In reality, many of these patterns can be applied on a higher level or the need for them may be completely avoided with the right architectural decisions. One example is implementing the isolation of resources and/or failure by splitting a microservice into a few separate ones with a smaller scope of responsibility (ideally one responsibility). Another example, infrastructure permitting, would be implementing circuit breaker at the level of service mesh.

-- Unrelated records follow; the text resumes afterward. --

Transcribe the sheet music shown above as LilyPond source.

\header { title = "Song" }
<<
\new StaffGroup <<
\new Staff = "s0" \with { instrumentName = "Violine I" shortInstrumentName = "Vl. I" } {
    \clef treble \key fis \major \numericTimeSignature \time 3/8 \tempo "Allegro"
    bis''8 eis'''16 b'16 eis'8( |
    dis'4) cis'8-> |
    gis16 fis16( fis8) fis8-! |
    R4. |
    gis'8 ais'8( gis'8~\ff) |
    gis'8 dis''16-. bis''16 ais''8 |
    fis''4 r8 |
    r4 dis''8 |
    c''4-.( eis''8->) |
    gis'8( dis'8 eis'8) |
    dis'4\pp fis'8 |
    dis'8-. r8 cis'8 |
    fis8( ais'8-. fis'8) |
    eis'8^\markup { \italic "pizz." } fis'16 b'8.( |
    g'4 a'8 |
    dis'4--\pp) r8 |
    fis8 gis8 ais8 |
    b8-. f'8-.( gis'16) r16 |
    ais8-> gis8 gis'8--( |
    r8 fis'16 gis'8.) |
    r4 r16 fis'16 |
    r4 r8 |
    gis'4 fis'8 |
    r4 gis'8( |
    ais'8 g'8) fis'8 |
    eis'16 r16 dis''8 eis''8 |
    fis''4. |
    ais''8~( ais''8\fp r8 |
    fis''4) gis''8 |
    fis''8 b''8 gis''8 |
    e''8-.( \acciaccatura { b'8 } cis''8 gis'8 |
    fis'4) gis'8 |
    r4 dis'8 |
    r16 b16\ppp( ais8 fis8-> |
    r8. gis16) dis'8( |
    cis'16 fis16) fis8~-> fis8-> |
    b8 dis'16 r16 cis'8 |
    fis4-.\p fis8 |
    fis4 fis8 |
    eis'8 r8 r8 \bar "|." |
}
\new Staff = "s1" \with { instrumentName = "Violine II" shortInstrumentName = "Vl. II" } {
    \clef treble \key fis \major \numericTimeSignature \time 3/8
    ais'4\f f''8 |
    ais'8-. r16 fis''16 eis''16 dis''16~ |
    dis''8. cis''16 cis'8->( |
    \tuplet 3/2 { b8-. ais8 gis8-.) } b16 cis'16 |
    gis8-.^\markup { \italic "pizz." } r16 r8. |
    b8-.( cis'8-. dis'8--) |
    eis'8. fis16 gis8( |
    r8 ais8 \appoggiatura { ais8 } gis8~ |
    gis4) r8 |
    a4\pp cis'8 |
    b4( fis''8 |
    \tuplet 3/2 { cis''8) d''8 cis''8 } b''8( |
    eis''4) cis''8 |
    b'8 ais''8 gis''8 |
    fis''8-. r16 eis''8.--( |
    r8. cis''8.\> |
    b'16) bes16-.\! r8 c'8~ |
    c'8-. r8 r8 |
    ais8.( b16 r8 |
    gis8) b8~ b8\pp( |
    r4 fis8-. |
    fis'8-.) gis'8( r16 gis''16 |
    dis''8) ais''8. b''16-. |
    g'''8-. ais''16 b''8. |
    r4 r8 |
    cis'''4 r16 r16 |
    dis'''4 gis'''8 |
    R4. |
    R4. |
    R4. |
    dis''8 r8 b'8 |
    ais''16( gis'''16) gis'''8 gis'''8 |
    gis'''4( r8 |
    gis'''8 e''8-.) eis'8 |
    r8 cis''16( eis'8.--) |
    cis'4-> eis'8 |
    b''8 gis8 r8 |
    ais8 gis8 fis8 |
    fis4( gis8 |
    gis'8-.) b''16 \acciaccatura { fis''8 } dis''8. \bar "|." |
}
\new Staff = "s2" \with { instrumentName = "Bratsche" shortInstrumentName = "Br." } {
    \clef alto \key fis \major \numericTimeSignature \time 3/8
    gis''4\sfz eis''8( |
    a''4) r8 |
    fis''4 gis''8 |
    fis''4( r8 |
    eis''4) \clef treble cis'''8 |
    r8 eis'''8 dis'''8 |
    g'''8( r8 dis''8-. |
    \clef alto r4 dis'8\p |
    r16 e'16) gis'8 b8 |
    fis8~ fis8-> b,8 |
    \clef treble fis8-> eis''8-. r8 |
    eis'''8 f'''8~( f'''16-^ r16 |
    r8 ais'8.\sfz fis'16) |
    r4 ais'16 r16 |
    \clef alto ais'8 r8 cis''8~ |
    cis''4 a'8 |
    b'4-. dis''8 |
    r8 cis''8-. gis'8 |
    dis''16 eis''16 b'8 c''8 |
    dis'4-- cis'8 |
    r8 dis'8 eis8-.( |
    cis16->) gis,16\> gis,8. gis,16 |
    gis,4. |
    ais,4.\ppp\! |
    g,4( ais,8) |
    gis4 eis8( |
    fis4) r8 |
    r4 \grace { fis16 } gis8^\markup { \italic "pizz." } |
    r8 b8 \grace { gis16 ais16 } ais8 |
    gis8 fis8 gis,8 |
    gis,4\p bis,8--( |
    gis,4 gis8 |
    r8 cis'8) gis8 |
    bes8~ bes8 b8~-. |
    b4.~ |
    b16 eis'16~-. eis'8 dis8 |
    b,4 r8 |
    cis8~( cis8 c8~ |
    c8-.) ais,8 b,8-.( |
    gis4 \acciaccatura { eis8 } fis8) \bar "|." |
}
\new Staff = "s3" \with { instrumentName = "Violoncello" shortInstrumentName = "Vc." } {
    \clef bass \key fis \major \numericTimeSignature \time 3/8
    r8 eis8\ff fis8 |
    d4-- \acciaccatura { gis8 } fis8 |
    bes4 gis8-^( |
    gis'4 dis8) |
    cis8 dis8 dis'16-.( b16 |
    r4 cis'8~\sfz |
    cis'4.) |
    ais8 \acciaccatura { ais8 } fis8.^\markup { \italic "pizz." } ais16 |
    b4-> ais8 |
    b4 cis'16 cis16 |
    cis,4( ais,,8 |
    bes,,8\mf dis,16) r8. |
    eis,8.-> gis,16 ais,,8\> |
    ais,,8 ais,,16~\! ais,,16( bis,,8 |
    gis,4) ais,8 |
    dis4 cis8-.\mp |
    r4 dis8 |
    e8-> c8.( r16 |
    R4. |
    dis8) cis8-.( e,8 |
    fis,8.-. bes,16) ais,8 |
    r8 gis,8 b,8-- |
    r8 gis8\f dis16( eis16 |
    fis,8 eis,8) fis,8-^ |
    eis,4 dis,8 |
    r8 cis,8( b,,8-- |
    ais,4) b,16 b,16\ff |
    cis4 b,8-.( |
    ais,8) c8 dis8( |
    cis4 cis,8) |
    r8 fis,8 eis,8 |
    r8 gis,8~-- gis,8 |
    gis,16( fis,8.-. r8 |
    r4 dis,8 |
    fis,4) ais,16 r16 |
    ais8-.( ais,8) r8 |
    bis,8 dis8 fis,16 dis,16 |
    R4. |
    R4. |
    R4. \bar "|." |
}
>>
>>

Finally, you will never be able to prevent all failures and some of them will be the result of human error. Maintaining the ability to rollback a bad change and having right processes in place for these situations is another topic we haven’t touched upon.

Summary

 
If you’re going to remember one thing from this post, it should be that calls to external services will fail in unexpected ways and in surprising patterns. The scale makes it worse and imminent.
 
If you neglect resiliency and build for a happy path only, there will be a moment in the evolution of your system when omissions in error handling and failure to account for failure will lead to frustrated on-call teams in war rooms trying to figure out how to stop the propagating cascade of mistakes. As an individual contributor, working within the constraints of a single microservice, you should consider these aspects of your code:
  • Configure all external requests with timeouts and retries that make sense for your business case
  • Handle errors with respect to their type: is the error transient? Should the request be retried?
  • Isolate the failure: watch out for using shared resources (queues, pools) to serve different workflows
  • Consider if and to what extent a partial failure is an option
  • Try to not make things worse, by using rate limiting and circuit breakers where applicable
Using a resilience library, such as resilience4j or Failsafe may help decouple failure handling from business logic, reuse failure handling code, highlight the intention, simplify implementation and improve the readability of the code.
Software Engineer’s life is about making compromises and choosing where to spend attention and effort, so that they matter the most. Hopefully this post will make it easier to invest a little in resiliency at just the right time.